Offshore securities firm TradeZero Holding Corp. has hit a rough patch.

It entered a $500 million de-SPAC transaction with Dune Acquisition Corp. (DUNE) in October, but the SPAC sued it in the Delaware Court of Chancery in April. Then the SPAC advised its investors to vote against approving the business combination in early May.

In the latest hiccup, the U.S. Securities and Exchange Commission filed a complaint on May 24 against the Bahamas-based broker-dealer, which does business as TradeZero America Inc., charging the firm and co-founder Daniel Pipitone with lying to investors.

The SEC alleged TradeZero and Pipitone told its customers that they never restricted purchases of meme stocks when that is actually what happened.

The SEC complaint alleged that on Jan. 28, 2021, TradeZero’s clearing broker instructed the firm to not allow its clients to buy three meme stocks, and the firm halted purchases in those stocks for about 10 minutes. The firm then told its clients it never halted trading in the meme stocks.

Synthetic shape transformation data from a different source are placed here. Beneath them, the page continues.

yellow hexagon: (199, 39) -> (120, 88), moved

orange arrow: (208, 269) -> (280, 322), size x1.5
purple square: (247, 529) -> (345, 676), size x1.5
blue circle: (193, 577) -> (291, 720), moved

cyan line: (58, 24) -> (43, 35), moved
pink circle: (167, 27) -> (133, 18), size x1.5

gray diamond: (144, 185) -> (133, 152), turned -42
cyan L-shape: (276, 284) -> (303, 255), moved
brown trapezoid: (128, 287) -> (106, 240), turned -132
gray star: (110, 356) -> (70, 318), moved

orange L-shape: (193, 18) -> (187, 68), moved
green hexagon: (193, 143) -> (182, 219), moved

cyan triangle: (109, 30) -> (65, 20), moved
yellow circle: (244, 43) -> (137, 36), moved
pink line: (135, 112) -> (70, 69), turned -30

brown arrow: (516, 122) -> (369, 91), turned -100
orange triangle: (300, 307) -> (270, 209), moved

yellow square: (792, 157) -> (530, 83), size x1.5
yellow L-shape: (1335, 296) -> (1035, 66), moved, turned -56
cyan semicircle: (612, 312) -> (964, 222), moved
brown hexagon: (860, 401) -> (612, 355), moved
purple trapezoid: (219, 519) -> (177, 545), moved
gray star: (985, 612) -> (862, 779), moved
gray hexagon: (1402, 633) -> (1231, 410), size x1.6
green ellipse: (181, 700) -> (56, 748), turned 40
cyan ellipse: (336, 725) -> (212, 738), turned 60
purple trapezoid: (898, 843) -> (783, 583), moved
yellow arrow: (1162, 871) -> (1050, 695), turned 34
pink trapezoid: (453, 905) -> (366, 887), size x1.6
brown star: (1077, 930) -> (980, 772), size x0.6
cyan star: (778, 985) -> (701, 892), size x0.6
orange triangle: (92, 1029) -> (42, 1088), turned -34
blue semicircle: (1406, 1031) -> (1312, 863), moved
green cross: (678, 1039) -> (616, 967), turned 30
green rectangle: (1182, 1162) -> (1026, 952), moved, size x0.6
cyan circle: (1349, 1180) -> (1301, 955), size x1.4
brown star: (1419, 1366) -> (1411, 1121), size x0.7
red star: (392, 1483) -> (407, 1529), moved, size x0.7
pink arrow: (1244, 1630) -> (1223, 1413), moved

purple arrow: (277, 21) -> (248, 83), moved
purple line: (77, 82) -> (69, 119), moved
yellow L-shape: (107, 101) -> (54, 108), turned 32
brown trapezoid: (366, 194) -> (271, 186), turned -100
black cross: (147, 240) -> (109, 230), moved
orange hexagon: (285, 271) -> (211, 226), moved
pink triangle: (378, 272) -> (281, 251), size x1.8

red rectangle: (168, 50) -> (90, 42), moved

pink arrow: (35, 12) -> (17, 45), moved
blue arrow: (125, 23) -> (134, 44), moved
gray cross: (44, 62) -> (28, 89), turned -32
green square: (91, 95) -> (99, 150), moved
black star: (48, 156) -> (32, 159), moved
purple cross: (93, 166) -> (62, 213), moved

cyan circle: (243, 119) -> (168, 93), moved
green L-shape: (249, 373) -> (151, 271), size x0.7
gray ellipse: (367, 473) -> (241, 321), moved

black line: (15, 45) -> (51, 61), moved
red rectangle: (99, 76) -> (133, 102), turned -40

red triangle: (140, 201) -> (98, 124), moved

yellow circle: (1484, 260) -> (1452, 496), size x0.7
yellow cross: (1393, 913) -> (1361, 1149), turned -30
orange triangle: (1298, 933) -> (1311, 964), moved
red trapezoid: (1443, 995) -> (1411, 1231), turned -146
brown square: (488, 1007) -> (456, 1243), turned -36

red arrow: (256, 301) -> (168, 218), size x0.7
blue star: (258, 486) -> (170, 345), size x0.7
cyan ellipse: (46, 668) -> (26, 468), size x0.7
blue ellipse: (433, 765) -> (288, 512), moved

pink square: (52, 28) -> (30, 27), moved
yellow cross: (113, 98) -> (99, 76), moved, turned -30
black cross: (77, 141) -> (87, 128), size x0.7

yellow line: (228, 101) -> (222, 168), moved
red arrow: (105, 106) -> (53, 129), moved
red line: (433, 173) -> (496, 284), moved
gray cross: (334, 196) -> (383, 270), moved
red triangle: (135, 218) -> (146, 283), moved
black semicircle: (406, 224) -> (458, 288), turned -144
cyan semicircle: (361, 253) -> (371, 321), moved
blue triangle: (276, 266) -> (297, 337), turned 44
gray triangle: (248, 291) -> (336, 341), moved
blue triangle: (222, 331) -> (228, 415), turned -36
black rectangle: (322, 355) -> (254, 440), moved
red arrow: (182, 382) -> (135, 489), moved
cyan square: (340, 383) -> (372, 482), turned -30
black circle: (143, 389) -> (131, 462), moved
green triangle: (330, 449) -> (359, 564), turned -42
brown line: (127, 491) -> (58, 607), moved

TradeZero and Pipitone consented to the SEC’s order and agreed to a cease-and-desist order without admitting or denying the charges. The company also agreed to retaining an independent compliance consultant and to pay a $100,000 civil penalty, and Pipitone agreed to pay a $25,000 penalty.

The SEC suit comes as TradeZero and Dune are still engaged in a proposed business combination and working toward different ends.

TradeZero appears to seek to complete the de-SPAC deal, while Dune’s board of directors has taken the unheard of position of asking investors to vote against the deal on June 14.

Dune has also asked shareholders to give it until Dec. 22, 2023, to find another deal. If shareholders vote against the TradeZero transaction and approve Dune’s deadline extension request, it would give the SPAC a total of 36 months from its IPO, which is the time limit that Nasdaq will allow for a SPAC to be listed that has not completed a de-SPAC.

TradeZero and Dune were on good terms when they agreed to a deal on Oct. 12 but have been exchanging blows ever since.

Dune’s Chancery Court suit alleged that TradeZero had induced the SPAC to enter the transaction via fraudulent misrepresentation and that TradeZero had breached the merger agreement.

TradeZero asked the court to dismiss the action two days after Dune asked its shareholder to vote against the deal on May 3.

Dune and TradeZero officials did not respond to requests for comment.